Retro Return To The 60s

I've been ridiculously busy the last 4 weeks. In fact, I've been ridiculously busy the past 2 months. It really is true that once you return to your 'home' university after an Erasmus year, "fun" attempts to eradicate itself in your personal dictionary. Let's just hope it pays off....

Anyway, Happy New Year! Hope you all had a fantabulous night out, whether it was watching the fireworks, relaxing at home or going out. Thank god for new years, I let my hair loose and had tonnes of fun with some of my friends :). 31 December 2012 I may just go and watch the fireworks at Embankment...after all it's an excuse to take out one of the cameras out for a walk.

I'm actually thinking of buying a Lomography Diana F+ camera. I love the way it creates photographs. I was tired of editing the photographs to create certain effects and one day thought to myself, there must be a camera that produces such effects without having to create those effects yourself? After much googling, I discovered the lomography camera range (Coloursplash, Diana F+, LC-A+ etc).  There is so much atmosphere in these photographs.
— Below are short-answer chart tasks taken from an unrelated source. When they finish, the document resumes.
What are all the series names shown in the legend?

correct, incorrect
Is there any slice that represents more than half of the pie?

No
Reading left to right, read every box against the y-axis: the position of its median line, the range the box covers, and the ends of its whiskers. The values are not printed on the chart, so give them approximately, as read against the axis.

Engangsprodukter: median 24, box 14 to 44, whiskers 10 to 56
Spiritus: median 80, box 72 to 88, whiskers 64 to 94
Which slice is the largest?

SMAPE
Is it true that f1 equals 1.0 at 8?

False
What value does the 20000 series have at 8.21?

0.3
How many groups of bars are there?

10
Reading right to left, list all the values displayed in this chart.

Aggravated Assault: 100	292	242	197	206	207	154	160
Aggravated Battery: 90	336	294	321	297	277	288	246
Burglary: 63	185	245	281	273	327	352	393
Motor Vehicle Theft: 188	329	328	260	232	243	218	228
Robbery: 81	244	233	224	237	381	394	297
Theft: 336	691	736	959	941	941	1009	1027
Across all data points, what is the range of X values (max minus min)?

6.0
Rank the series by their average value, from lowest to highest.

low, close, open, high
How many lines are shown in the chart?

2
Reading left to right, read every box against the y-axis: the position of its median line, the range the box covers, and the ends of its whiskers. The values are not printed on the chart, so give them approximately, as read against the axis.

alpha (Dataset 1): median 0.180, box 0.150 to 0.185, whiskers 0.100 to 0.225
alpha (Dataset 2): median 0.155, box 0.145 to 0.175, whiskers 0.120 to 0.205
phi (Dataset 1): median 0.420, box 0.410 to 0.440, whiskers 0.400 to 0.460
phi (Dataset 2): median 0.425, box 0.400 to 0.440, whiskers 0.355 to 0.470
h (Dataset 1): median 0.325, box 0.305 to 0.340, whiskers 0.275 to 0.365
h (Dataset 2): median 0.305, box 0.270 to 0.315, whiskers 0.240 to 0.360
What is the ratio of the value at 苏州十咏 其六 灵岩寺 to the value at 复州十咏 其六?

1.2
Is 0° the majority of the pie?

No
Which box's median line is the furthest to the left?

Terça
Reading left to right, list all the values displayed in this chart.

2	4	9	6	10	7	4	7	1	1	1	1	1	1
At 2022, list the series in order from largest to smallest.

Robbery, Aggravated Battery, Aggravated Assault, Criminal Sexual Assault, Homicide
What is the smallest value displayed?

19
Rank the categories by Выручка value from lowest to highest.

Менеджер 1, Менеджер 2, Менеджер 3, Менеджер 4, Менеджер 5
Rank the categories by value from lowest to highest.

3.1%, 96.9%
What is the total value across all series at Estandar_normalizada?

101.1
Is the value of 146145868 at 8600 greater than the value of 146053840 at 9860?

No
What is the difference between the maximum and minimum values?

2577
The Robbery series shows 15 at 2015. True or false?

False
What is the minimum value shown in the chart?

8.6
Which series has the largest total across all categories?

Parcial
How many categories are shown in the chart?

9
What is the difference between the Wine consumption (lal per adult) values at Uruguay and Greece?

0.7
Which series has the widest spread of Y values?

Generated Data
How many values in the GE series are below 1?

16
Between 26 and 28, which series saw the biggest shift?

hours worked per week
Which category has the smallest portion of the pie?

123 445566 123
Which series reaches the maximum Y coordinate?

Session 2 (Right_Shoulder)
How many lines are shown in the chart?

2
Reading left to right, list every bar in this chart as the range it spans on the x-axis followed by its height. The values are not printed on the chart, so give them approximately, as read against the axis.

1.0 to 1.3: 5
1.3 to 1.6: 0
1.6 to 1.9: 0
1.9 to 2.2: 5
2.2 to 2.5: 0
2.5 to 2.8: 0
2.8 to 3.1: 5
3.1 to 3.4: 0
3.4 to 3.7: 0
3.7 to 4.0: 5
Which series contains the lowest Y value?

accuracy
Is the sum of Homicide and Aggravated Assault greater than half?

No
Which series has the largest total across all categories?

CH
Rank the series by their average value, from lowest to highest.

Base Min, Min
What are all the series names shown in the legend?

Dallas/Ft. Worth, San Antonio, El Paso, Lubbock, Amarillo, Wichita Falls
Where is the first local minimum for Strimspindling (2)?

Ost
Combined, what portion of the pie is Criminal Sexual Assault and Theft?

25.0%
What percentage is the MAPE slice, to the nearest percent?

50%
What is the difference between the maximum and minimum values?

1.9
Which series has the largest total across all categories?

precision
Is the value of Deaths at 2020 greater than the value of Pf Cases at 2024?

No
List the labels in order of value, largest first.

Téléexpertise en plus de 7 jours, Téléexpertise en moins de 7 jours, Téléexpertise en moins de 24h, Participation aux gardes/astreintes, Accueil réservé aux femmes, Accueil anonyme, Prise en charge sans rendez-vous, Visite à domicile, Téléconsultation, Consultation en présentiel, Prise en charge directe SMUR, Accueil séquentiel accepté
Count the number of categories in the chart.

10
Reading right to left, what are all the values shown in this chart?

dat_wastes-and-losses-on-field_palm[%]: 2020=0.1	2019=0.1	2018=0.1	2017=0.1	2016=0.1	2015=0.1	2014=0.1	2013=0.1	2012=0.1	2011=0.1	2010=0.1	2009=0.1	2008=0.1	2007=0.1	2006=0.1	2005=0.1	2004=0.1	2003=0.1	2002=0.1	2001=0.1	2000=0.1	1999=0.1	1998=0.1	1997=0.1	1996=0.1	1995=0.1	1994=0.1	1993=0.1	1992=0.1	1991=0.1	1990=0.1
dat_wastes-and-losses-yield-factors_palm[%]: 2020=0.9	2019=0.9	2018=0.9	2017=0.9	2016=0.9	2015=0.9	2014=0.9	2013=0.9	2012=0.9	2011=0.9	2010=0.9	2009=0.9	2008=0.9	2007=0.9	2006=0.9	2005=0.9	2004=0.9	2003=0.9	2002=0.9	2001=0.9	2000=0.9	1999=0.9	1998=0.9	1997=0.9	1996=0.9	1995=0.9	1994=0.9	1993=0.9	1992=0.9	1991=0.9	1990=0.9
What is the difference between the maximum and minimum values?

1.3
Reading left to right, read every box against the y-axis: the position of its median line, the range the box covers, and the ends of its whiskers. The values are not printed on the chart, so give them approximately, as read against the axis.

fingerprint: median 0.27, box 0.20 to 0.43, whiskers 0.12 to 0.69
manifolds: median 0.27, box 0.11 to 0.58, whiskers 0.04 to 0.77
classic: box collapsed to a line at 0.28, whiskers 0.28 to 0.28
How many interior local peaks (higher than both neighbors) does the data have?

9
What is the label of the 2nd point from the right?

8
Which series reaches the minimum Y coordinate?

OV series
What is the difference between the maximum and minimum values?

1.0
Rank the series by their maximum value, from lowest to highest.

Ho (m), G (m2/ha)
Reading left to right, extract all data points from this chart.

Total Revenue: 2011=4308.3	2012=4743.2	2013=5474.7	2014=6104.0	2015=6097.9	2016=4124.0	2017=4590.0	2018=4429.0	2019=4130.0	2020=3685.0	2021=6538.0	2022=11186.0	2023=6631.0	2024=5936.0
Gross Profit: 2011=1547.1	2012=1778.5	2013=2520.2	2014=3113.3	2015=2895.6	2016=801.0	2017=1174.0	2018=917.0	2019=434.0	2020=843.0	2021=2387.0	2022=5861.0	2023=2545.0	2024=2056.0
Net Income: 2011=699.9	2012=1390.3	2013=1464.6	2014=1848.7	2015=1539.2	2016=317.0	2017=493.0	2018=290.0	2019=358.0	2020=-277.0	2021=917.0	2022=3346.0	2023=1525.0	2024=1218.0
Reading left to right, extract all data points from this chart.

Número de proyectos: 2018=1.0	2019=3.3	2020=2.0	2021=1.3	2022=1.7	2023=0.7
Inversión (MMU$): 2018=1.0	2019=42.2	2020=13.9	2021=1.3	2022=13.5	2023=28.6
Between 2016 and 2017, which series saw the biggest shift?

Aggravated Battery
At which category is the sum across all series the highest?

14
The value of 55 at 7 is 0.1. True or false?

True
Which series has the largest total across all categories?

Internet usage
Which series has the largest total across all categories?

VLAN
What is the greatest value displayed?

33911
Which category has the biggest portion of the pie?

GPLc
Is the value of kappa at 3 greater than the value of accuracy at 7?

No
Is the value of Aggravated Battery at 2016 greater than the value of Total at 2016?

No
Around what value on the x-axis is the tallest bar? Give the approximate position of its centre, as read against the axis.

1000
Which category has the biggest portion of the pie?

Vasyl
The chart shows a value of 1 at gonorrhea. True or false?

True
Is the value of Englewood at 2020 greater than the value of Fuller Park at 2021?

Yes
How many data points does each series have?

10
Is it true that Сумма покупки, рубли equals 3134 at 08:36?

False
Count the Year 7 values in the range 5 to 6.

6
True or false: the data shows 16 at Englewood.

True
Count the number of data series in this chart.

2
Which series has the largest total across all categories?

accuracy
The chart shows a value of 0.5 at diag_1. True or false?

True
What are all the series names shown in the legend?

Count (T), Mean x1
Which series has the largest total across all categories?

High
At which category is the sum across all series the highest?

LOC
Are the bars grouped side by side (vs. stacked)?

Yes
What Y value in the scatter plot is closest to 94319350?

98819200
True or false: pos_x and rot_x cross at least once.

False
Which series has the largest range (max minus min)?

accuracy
With technology ever more progressive these days, and constantly evolving, the Diana F+ seems like a great time-traveller's piece. Everything is becoming so digitalised, so wouldn't it be nice to just stop that whilst holding this camera in your hands? The lomography camera uses film so already makes you feel rather retro! The film also provides an element of surprise regarding the actual photo and the viewfinder doesn't truly reflect what hits the lens, so every time you press 'click' you have no idea what the photograph will look like until you send the film to the labs for developing. There is no 'delete' button either. Exciting, no?

To add to the retro-ness, it first appeared in the 1960s and was really meant for novelty use, which is probably why it is made of plastic. It left the market after ten years and was replaced by the Holga camera. Personally, I'm not the greatest fan of Holga photographs. There's something lacking in its photographs in contrast to the Diana F+.  From what I've read, Diana does encounter some problems (e.g.light leaks) but then you have to realise it was made as a bottom-market camera and intended for novelty use rather than 'serious' use so these problems seem inevitable.

So obviously since I have no Diana F+ camera yet, I want to show you all  some photographs I really like, and which I found, that were done using the Diana F+. Below are the two cameras that I'm choosing between.



If you want to have a look at more diana f+ photographs, (or any other lomography camera photography),  you should really visit the online Lomography Shop or the Diana F+ camera page. When I discovered the website I was really impressed with it. It's existence demonstrates that  there is a real global community for analogue photography. The Lomography Shop caters for both first-time users of film photography and long-term photographers who just want to purchase accessories and whatnot.

Another great thing about  Lomography is that when you're looking to purchase a camera, on the page of each camera you can scroll down the page and see photographs that people have taken using that camera, which gives you an idea of the types of photographs you can create with the camera.